Doch diese kleinen Einwände vermögen ebenso wenig wie die eingangs angesprochenen Mängel der Bibliografie die Leistung Ludwigs zu schmälern. Er hat es nicht nur geschafft, erstmals eine derart tiefschürfende Synthese des Themas vorzulegen, dabei eine Fülle interessanter Details zutage zu fördern und die Ergebnisse anschaulich mit nützlichen Listen und Grafiken darzustellen. In seiner flüssig geschriebenen Studie knüpft er zudem an aktuelle Tendenzen transnationaler Geschichtsforschung an und zeigt an mehreren Stellen künftige Forschungsperspektiven auf, etwa hinsichtlich der Rezeption der spanischen Revolution in Österreich oder in der deutschen Publizistik insgesamt sowie bezüglich der liberalen Netzwerke in Europa. Ludwigs Studie macht einmal mehr deutlich, dass die Rezeption der spanischen Revolution 1820–1823 und ihres wichtigsten Exportguts, der Verfassung von Cádiz, noch großes Potential für weitere Untersuchungen bietet.

Anmerkungen:
1 Werner Daum, Oszillationen des Gemeingeistes, Öffentlichkeit, Buchhandel und Kommunikation in der Revolution des Königreichs beider Sizilien 1820–21, Köln 2005; Andreas Timmermann, Die „gemäßigte Monarchie“ in der Verfassung von Cádiz (1812) und das frühe liberale Verfassungsdenken in Spanien, Münster 2007; Christiana Brennecke, Von Cádiz nach London. Spanischer Liberalismus im Spannungsfeld von nationaler Selbstbestimmung, Internationalität und Exil (1820–33), Göttingen 2010; Jens Späth, Revolution in Europa 1820–23. Verfassung und Verfassungskultur in den Königreichen Spanien, beider Sizilien und Sardinien-Piemont, Köln 2012.
2 Manuel Chust Calero, Doceañismos, constituciones e independencias: la Cosntitución de 1812 y América, Madrid 2006; Ivana Frasquet / Andréa Slemian (Hrsg.), De las independencias iberoamericanas a los estados nacionales (1810–1850). 200 años de historia, Madrid 2009; Rechtsgeschichte 16, 2010.
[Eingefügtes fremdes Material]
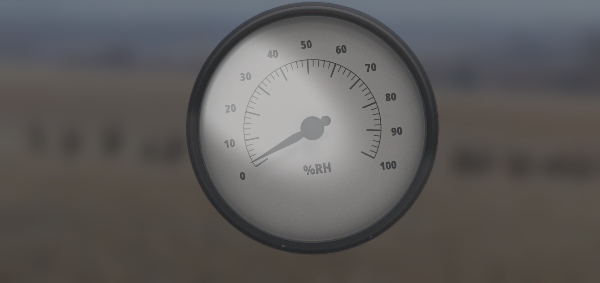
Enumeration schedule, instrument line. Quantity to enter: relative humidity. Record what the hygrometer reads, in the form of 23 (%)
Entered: 2 (%)
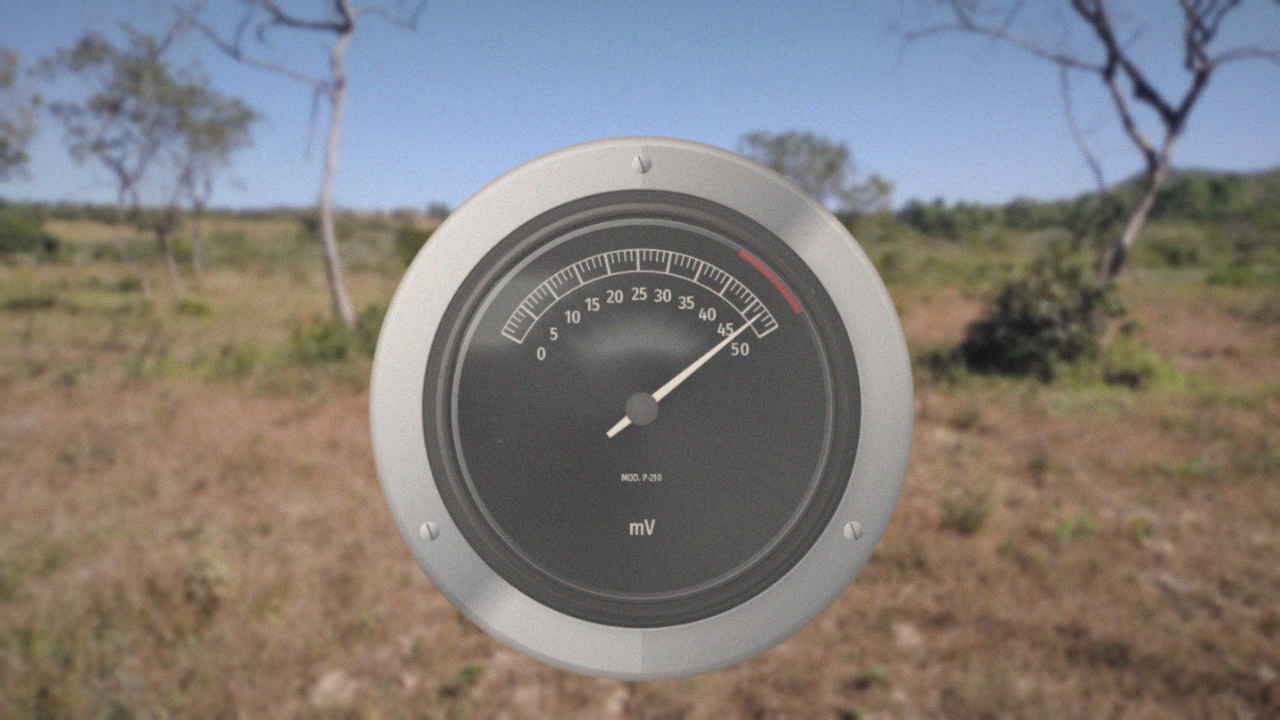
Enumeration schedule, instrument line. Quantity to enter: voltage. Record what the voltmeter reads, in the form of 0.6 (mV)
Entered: 47 (mV)
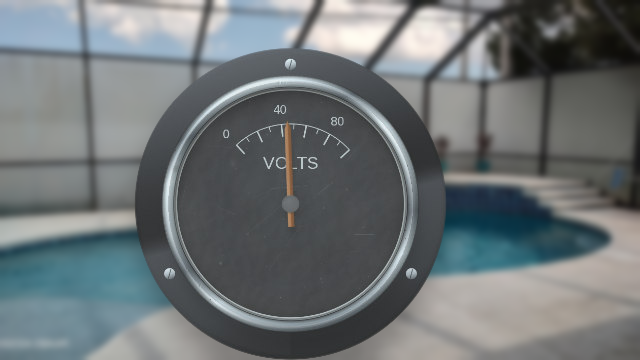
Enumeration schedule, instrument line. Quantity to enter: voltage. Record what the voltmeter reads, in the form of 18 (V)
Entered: 45 (V)
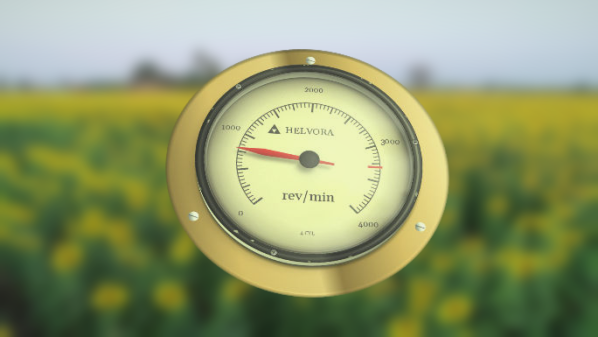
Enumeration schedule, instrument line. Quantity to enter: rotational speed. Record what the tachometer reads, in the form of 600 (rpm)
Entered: 750 (rpm)
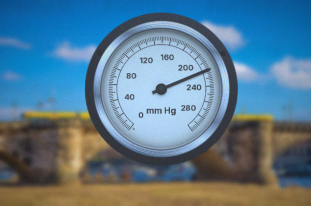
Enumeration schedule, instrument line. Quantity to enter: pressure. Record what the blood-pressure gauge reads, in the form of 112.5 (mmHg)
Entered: 220 (mmHg)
3 Horst Dippel, Die Bedeutung der spanischen Verfassung von 1812 für den deutschen Frühliberalismus und Frühkonstitutionalismus, in: Martin Kirsch / Pierangelo Schiera (Hrsg.), Denken und Umsetzung des Konstitutionalismus in Deutschland und anderen europäischen Ländern in der ersten Hälfte des 19. Jahrhunderts, Berlin 1999, S. 219–237.